++++ Extract

Constituency details
- Country: India
- Region: Central India
- State: Madhya Pradesh
- District: Guna
- Lok Sabha constituency: Guna
- Established: 1951
- Reservation: SC

Member of Legislative Assembly
- 16th Madhya Pradesh Legislative Assembly
- Incumbent Panna Lal Shakya
- Party: Bharatiya Janata Party
- Elected year: 2023
- Preceded by: Gopilal Jatav

= Guna Assembly constituency =

Assembly constituency in Madhya Pradesh

Guna is one of the 230 Vidhan Sabha (Legislative Assembly) constituencies of Madhya Pradesh state in central India. This constituency is reserved for the candidates belonging to the Scheduled castes since 2008, following the delimitation of the Legislative Assembly constituencies. It came into existence in 1951, as one of the 79 Vidhan Sabha constituencies of the erstwhile Madhya Bharat state.

==Overview==
Guna (constituency number 29) is one of the 4 Vidhan Sabha constituencies located in Guna district. This constituency presently covers parts of Guna and Aron tehsils of the district.

++++++++

Work to do ->
(A) According to the constituency profile, since what year has Guna been reserved for Scheduled Caste candidates?
(B) Find every line of the records that contains the string "appoggiatura", treating uppercase and lowercase as different.
The constituency profile and the records are unrelated material.

++++ Supplied records

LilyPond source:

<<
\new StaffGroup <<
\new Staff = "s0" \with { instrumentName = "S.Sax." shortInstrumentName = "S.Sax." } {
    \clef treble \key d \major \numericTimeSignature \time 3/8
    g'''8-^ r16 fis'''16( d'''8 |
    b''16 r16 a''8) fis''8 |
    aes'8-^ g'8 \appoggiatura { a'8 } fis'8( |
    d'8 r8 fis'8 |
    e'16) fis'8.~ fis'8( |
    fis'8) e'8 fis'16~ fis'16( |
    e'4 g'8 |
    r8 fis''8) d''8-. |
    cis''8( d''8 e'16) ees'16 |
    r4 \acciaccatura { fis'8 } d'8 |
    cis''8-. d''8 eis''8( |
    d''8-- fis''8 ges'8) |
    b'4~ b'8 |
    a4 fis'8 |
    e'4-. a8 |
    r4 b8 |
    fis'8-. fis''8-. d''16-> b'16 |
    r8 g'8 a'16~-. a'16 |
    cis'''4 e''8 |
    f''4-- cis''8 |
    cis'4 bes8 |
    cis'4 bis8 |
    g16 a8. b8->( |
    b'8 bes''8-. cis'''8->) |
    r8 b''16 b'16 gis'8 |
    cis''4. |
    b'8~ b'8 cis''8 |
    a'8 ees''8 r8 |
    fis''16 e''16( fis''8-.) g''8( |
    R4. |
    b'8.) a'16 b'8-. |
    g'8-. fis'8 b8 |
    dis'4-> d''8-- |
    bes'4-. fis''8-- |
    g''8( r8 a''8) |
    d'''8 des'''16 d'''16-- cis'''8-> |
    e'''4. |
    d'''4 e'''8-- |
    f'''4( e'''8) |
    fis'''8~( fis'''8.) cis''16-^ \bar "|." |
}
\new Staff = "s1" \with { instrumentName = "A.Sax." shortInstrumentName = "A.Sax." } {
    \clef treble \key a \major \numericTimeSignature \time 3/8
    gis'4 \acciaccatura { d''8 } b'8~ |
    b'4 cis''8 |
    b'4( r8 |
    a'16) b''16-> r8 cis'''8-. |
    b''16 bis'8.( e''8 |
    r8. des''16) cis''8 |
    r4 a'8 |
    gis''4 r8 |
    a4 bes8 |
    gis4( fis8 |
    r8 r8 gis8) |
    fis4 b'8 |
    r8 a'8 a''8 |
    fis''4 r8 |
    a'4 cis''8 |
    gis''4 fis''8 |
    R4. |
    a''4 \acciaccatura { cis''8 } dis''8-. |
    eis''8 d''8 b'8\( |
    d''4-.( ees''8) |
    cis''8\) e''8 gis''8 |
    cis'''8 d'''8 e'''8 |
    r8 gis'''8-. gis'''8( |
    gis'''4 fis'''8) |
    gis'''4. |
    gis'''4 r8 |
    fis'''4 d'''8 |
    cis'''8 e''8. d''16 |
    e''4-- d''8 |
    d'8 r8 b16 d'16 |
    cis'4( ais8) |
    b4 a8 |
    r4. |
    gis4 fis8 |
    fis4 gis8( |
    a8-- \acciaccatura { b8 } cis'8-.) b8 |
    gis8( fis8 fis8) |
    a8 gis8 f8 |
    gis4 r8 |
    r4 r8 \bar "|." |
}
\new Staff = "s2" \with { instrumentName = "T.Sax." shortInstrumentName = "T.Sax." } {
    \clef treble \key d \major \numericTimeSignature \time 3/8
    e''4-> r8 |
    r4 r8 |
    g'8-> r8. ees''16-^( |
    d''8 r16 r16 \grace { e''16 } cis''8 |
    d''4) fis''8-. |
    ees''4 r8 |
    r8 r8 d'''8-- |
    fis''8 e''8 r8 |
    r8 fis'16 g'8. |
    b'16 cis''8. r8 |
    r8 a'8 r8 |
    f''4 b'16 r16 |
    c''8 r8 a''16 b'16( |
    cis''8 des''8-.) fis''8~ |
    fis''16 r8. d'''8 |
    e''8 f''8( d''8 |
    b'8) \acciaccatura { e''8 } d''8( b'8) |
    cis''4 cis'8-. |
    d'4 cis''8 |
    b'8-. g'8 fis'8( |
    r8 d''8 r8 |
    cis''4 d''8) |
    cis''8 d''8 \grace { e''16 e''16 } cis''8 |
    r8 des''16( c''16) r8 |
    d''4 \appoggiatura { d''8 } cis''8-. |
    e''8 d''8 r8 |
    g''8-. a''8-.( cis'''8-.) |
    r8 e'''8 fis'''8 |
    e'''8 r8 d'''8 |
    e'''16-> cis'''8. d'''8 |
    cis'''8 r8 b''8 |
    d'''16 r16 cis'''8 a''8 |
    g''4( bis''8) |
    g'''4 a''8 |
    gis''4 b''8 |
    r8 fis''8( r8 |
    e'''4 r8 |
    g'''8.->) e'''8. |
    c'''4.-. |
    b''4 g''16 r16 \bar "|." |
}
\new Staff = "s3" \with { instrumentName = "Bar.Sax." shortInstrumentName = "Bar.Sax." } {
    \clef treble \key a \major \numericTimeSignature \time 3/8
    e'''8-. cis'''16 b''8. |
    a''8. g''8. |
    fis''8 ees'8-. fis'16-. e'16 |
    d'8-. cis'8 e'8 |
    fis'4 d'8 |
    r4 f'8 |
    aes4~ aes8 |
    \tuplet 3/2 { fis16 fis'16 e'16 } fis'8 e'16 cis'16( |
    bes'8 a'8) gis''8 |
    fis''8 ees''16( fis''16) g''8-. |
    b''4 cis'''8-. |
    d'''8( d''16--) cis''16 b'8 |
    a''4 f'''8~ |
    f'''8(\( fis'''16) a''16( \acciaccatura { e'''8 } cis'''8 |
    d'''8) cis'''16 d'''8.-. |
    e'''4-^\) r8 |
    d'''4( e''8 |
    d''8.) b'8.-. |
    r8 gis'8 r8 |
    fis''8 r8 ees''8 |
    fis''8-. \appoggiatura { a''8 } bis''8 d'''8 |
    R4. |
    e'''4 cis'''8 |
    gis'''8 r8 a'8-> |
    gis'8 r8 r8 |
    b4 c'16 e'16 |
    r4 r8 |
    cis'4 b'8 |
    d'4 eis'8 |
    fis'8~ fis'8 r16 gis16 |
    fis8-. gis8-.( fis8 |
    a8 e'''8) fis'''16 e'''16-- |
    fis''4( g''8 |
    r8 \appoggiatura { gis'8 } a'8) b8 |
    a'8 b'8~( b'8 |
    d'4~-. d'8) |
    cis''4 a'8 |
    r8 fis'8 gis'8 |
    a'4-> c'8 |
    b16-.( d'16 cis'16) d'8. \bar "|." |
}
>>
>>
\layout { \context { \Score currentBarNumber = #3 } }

++++++++

Solution list ->
(A) Since 2008.

(B)
    aes'8-^ g'8 \appoggiatura { a'8 } fis'8( |
    d''4 \appoggiatura { d''8 } cis''8-. |
    fis''8-. \appoggiatura { a''8 } bis''8 d'''8 |
    r8 \appoggiatura { gis'8 } a'8) b8 |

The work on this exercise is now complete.